When is the best time to go hiking in the Cordón del Plata range? Hiking and horseback riding in the del Plata range are best done during the warmer months, between October and May, however, it is also possible to practice these activities in the colder months. Skiing is also possible in this area if you visit in winter.
Level: Hiking and riding adventures in the del Plata range are open to all levels. However, many of the longer treks in the range are for more advanced mountaineers.
In winter, Las Leñas (in Luján de Cuyo), Penitentes (close to Aconcagua) and Vallecitos (in the Cordón del Plata range) are popular ski resorts in Mendoza. However, those that want to access more remote slopes on a more exclusive adventure can go on a unique heliski trip in Valle de Uco and stay at a renowned luxury resort with a top of the line gourmet restaurant led by chef Francis Mallman. 3-day and weeklong options are available, as well as group and private alternatives. Trips include an avalanche and safety clinic, and daily heli-rides to find the best untracked terrain in the Andes.
When to go skiing in Mendoza? during the winter months, between June and September.
Level: Intermediate, trips are tailored to the skills of participants.
Located in the Aconcagua Provincial Park, the Cerro Agua Salada is a lesser-known peak in the region, and one worth getting to know. This peak near Puente del Inca is famous for its icefalls in winter and a great place to practice ice-climbing if you have some prior experience with the sport. On the way, you will enjoy the amazing views of Aconcagua. Once there, you will enjoy climbing 20 to 120 meters falls. Options include 1 and 2-day programs.
When to go ice-climbing in Mendoza? During the winter, between June and September.
Level: Intermediate to advanced. Keep in mind that you will need a good fitness level and prior ice-climbing experience to join this program.
Mendoza is a very dry and arid province with very little precipitation, even in winter. In the summer, average temperatures are 25 °C (77 °F), however, they can go into the 30°C (90°F) range too, during the day.
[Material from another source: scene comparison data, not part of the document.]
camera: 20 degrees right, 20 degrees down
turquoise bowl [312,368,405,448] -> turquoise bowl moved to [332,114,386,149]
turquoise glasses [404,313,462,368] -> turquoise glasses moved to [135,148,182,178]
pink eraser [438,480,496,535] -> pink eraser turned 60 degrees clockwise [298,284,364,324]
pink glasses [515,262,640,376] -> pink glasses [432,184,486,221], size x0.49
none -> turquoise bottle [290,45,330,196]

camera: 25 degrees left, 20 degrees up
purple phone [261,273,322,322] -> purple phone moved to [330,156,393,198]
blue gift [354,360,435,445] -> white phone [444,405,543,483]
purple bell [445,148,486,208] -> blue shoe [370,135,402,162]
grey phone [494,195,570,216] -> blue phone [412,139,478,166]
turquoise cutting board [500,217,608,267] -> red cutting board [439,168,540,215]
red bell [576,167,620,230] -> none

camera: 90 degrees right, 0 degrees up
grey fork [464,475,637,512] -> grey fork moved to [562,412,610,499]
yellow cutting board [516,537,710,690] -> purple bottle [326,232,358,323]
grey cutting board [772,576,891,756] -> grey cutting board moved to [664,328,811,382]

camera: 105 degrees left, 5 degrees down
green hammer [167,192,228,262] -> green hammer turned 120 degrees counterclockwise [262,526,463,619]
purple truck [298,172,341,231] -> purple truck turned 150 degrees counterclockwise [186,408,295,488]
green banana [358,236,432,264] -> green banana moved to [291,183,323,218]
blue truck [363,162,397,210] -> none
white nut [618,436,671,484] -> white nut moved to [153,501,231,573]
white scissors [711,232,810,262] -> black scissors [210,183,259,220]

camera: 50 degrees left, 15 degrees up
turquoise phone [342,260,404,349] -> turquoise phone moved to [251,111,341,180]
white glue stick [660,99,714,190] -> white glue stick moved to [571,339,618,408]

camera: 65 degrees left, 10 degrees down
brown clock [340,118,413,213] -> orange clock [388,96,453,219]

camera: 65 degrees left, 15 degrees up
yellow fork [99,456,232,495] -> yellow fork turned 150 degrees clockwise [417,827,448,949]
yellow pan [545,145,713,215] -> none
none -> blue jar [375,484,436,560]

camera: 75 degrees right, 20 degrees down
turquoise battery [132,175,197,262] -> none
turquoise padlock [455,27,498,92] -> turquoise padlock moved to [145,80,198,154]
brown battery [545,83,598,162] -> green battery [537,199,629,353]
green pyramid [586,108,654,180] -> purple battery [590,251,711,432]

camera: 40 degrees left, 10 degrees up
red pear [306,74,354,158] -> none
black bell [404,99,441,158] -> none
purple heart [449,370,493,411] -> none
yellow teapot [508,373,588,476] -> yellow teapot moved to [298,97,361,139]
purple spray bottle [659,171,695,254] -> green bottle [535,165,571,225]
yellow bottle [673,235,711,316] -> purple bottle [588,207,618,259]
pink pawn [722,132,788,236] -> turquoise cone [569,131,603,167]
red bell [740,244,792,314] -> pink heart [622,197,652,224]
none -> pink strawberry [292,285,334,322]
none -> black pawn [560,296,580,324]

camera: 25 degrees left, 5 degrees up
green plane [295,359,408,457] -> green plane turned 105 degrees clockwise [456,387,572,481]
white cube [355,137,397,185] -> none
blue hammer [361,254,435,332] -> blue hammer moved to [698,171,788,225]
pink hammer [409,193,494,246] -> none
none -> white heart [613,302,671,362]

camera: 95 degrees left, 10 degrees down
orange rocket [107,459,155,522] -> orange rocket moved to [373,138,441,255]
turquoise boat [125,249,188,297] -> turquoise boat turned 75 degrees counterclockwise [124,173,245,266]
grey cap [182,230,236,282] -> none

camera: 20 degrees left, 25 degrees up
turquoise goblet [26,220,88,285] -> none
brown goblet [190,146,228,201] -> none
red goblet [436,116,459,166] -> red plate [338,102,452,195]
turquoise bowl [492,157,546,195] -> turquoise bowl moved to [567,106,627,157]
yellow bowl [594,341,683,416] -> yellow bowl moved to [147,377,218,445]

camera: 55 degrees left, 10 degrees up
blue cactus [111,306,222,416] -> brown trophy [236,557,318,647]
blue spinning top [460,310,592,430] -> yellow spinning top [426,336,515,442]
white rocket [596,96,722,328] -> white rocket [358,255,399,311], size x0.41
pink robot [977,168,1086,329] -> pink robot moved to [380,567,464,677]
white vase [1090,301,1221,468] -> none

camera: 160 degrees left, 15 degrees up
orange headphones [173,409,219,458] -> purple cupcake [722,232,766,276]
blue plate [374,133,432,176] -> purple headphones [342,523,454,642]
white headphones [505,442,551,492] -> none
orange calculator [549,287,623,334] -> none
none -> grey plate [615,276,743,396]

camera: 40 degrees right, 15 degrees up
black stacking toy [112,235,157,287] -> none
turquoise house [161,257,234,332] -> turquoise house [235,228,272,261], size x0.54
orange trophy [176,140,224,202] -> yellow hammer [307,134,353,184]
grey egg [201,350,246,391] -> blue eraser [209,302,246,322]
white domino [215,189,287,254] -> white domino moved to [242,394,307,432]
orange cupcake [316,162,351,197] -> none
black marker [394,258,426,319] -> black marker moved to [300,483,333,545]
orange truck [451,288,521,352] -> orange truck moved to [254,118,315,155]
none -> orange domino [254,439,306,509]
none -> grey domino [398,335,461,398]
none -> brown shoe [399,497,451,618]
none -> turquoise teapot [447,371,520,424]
At night, temperatures drop dramatically to the 5°C (40°F) range. In the winter, temperatures are a little lower, although they don’t always drop below freezing at low altitudes. Snow is usually reserved for the mountains.
Getting to Mendoza from Buenos Aires is pretty straightforward, and flights usually leave from the Aeroparque Jorge Newberry airport in Palermo and take around 2 hours. Long-distance buses are also an option and takes around 14 hours from Retiro. Flying to Mendoza from the city of Santiago in Chile takes around an hour and a bus ride takes between 7 and 8 hours. Once there, depending on where you decide to go you can take a bus, a taxi or drive.
Mendoza is an amazing location with all kinds of options to enjoy the outdoors. Don’t miss the chance to discover the beautiful Andes Mountains year-round in this amazing Argentinian province. When you’re done, you can pour yourself a well-deserved glass of wine.